東條は表情を変えずにじっと座っていましたが、周囲は騒然となり大川はすぐに米兵に取り押さえられます。

その後、大川は奇声を上げたり独り言を繰り返すようになり、米軍医は「裁判を受けられる精神状態ではない」と判断、そのため大川はA級戦犯として正式に起訴されず、裁判から除外されることになりました。

この行動が、演技だったという説と本当に精神を病んでいたという説が今でも議論されていますが、いずれにしても大川周明=東條英機を叩いた男というイメージが強く残る象徴的事件となりました。

なぜ教科書に載らないのか?

では、なぜ大川周明ほどの影響力を持つ思想家が、教科書ではほとんど扱われないのでしょうか。

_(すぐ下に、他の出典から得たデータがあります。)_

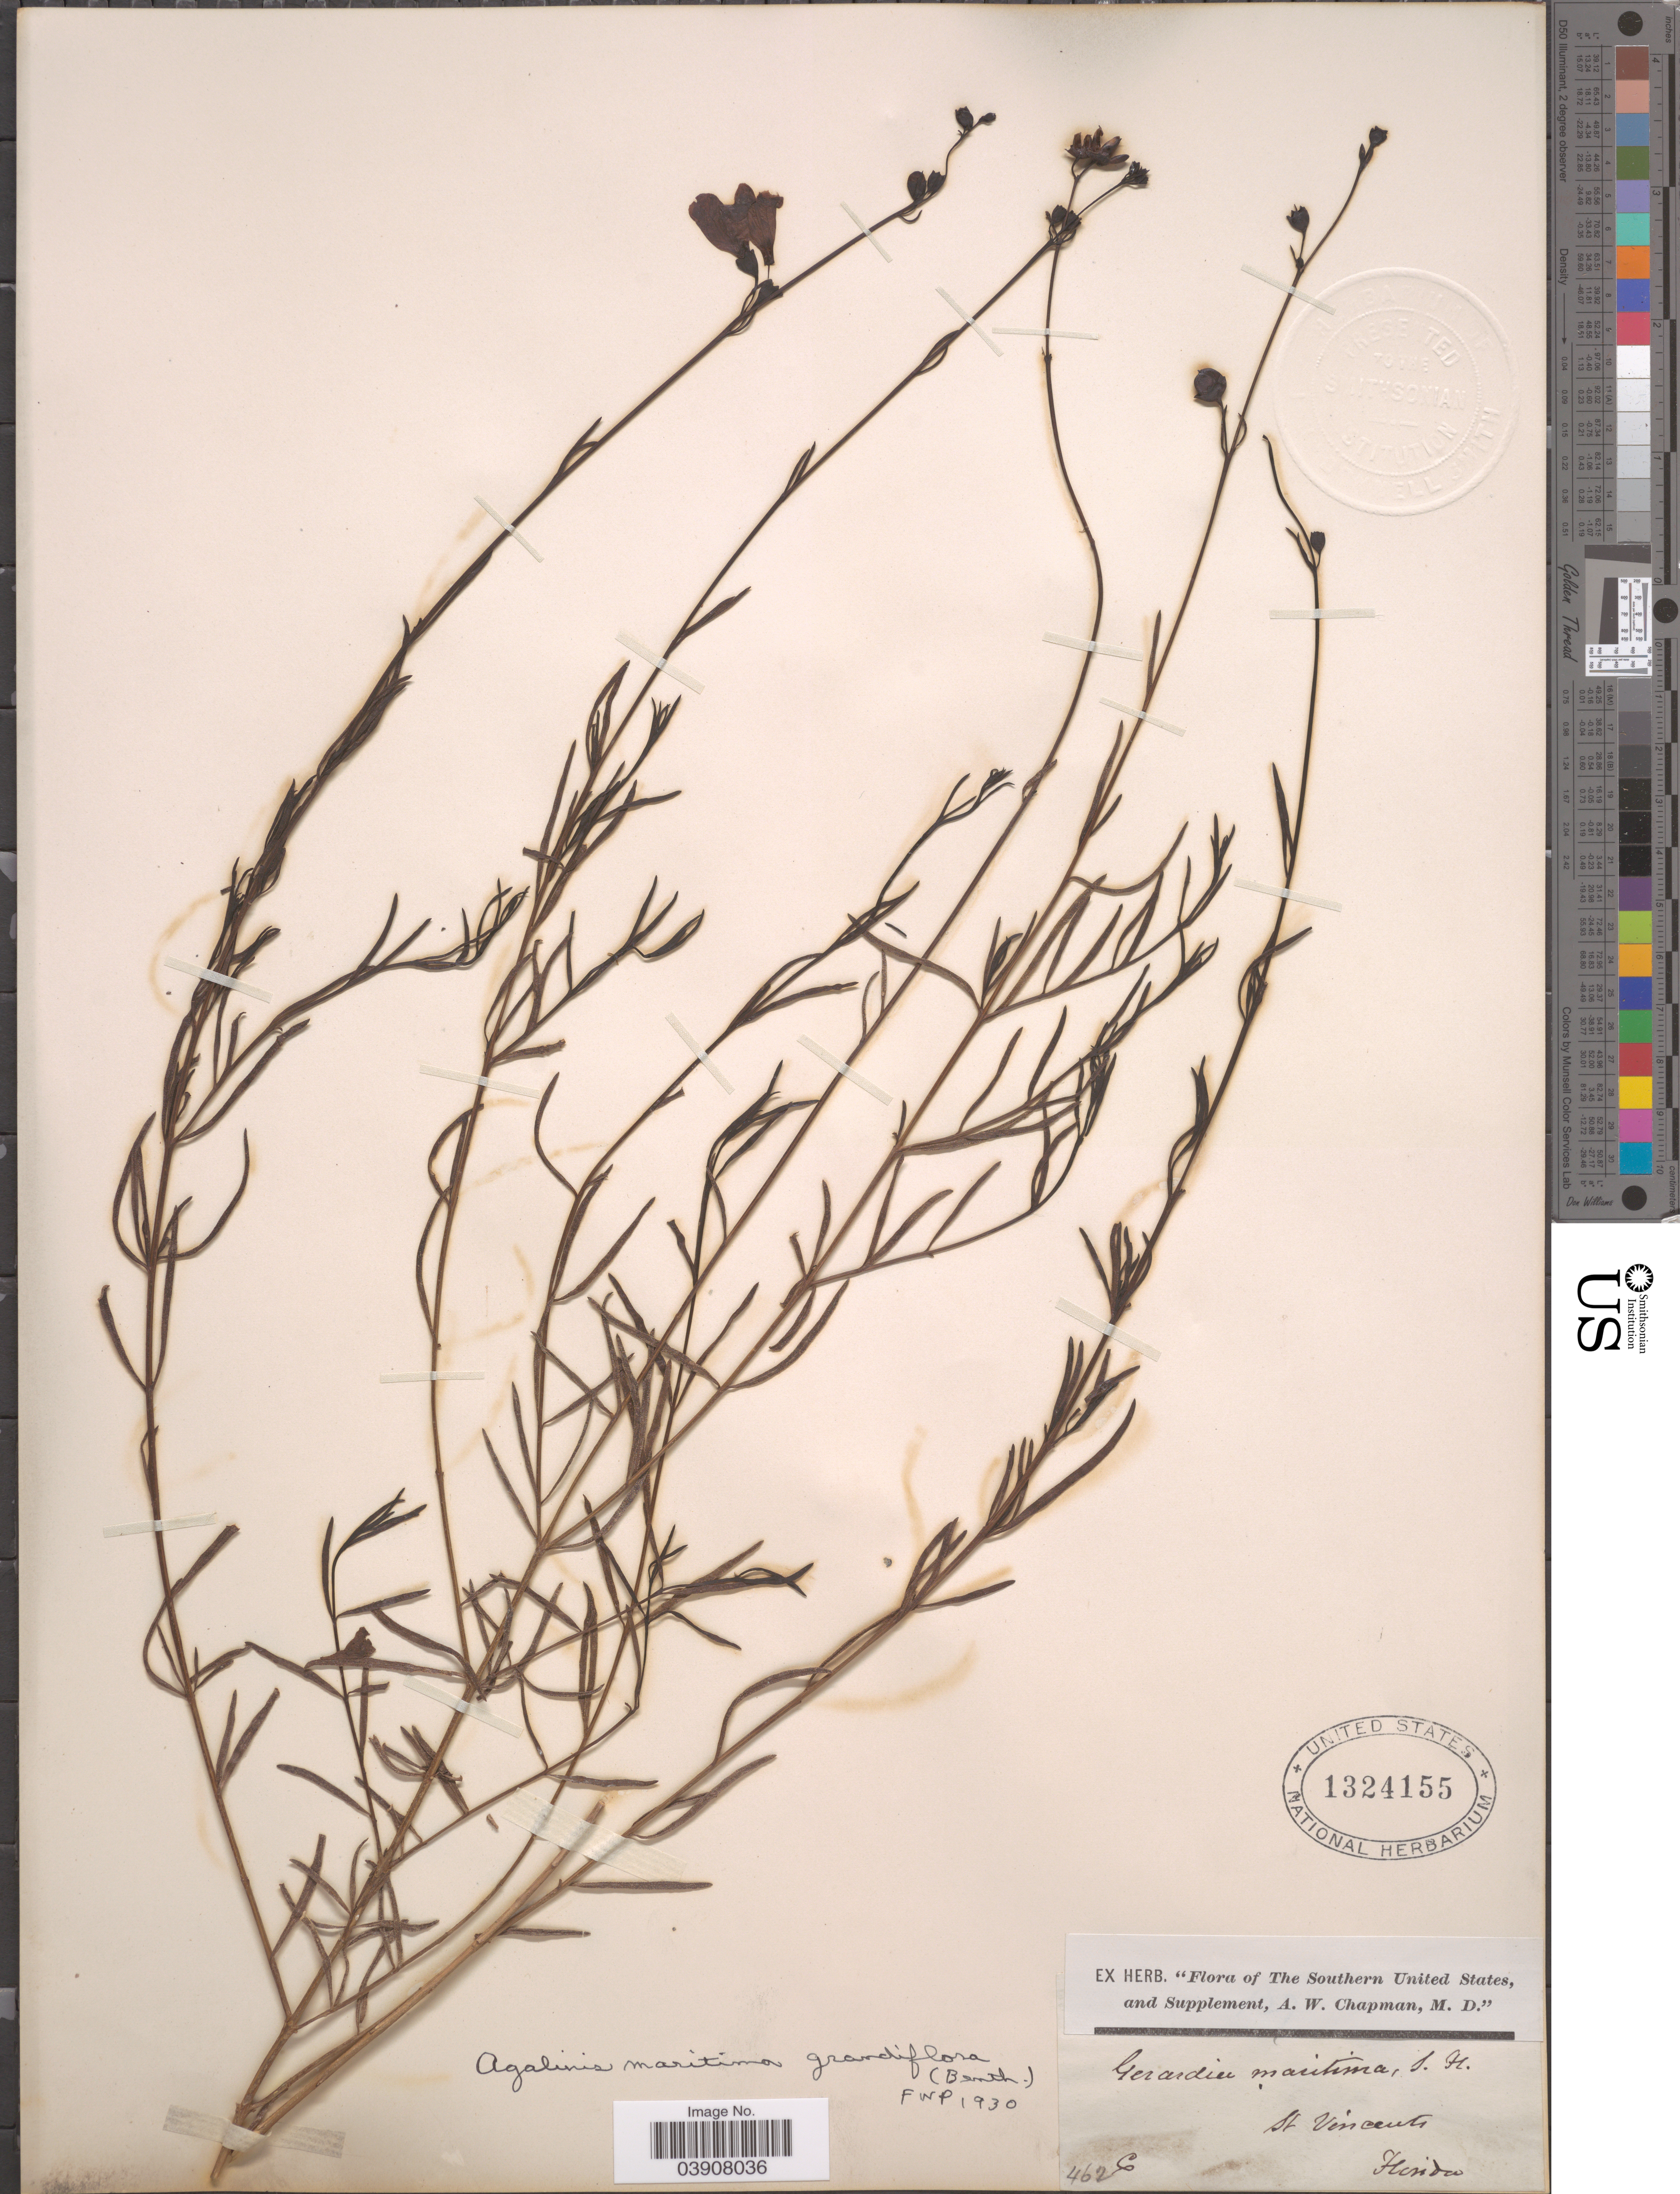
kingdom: Plantae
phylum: Tracheophyta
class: Magnoliopsida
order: Lamiales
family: Orobanchaceae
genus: Agalinis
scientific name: Agalinis maritima var. grandiflora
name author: (Benth.) Pennell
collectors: A. W. Chapman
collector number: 462C*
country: United States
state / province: Florida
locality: The Southern United States. St. Vincents.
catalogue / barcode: US 1324155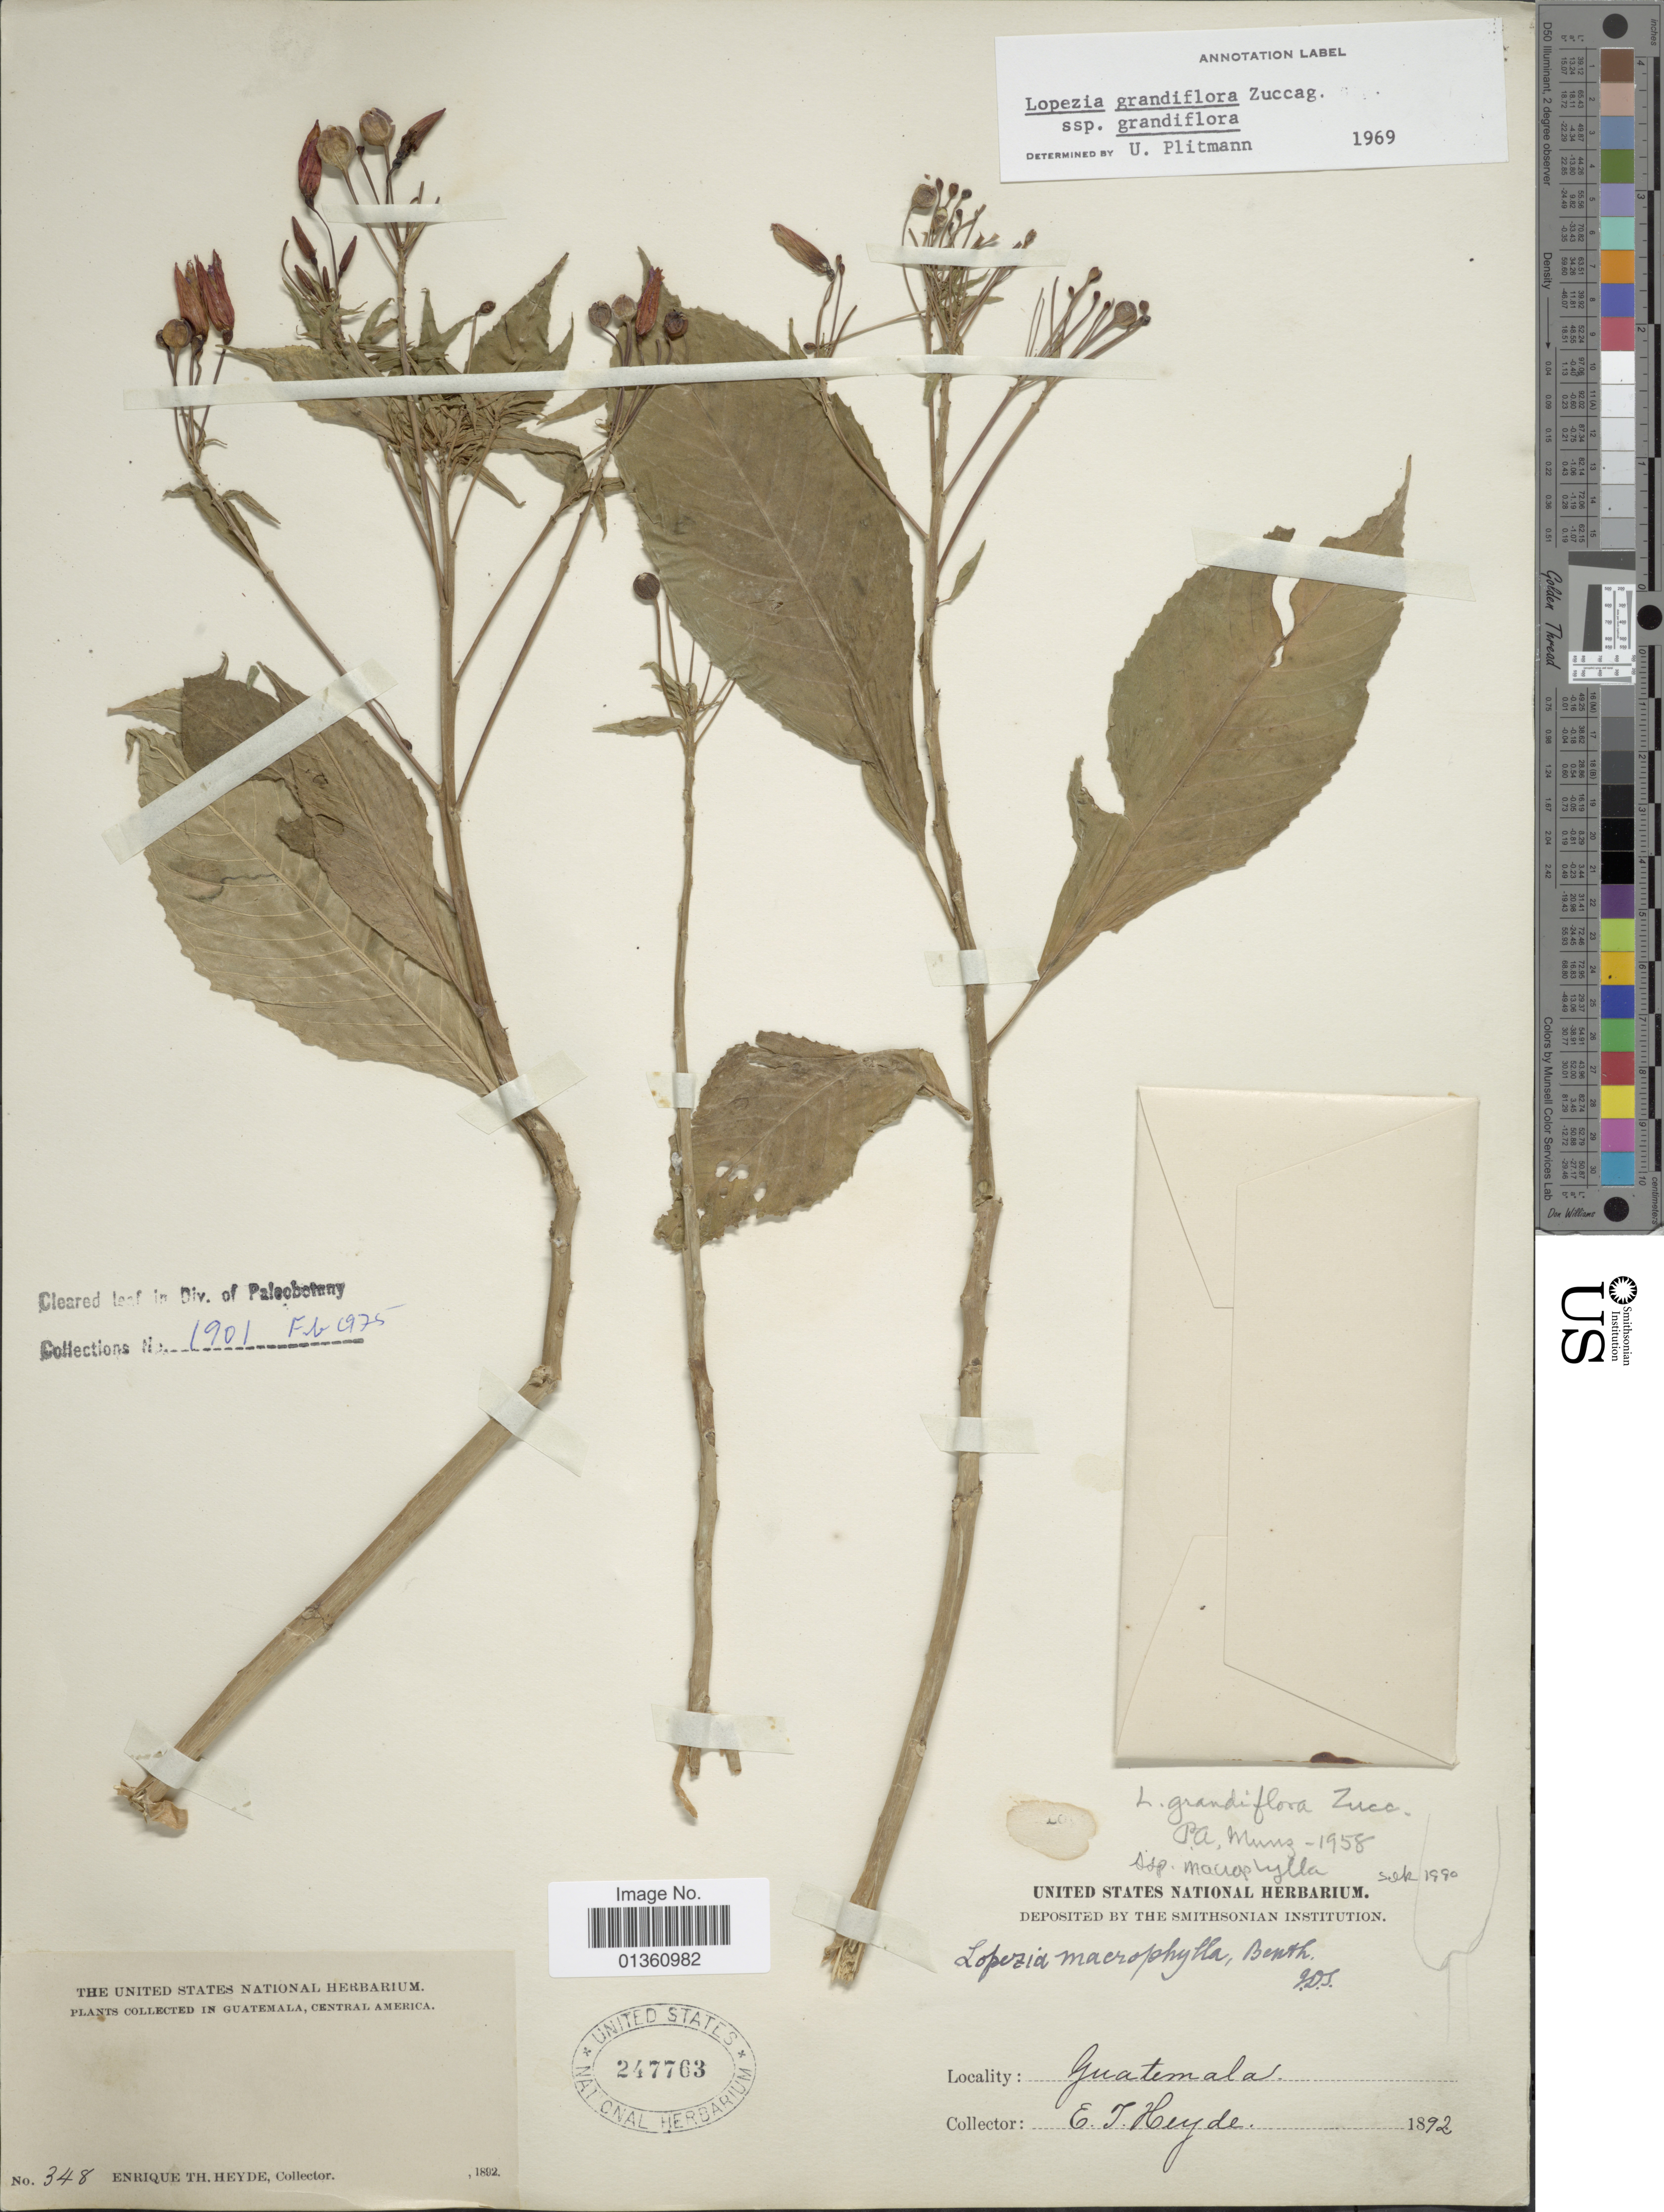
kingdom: Plantae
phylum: Tracheophyta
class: Magnoliopsida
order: Myrtales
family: Onagraceae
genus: Lopezia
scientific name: Lopezia grandiflora subsp. macrophylla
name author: (Benth.) Plitmann et al.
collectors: E. T. Heyde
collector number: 348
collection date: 1892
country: Guatemala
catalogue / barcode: US 247763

第一に考えられる理由は、彼の思想が天皇中心の国家観やアジア主義など、戦後教育の方向性と大きく異なるためです。

戦後の歴史教育は、民主主義・科学的歴史観を重視し、神話や精神性を国家の基盤とする歴史観は扱われなくなりました。

第二に考えられる理由は、大川の思想が軍部の政治的暴走に一定の影響を与えたと評価されている点が挙げられます。

教科書という公共の基準で扱うには複雑で、賛否が分かれる人物であるため簡単には取り上げられないのです。

第三に考えられる理由は、彼の思想家としての業績は評価される一方で、行動面には東京裁判での奇行のように、説明しづらい側面が多くあります。

功罪が極端で整理が難しく、単純に「偉人」として紹介するには適していないと判断されているのでしょう。

天才と過激、理想と狂気、学問と行動、そのすべてを併せ持つ人物であるため、教科書では語りきれない存在なのです。

彼の思想をどのように評価するかは今後も議論が続いていきますが、日本近現代史を深く理解するうえで、大川周明という教科書に載らない人物を知ることには大きな意味があるといえるでしょう。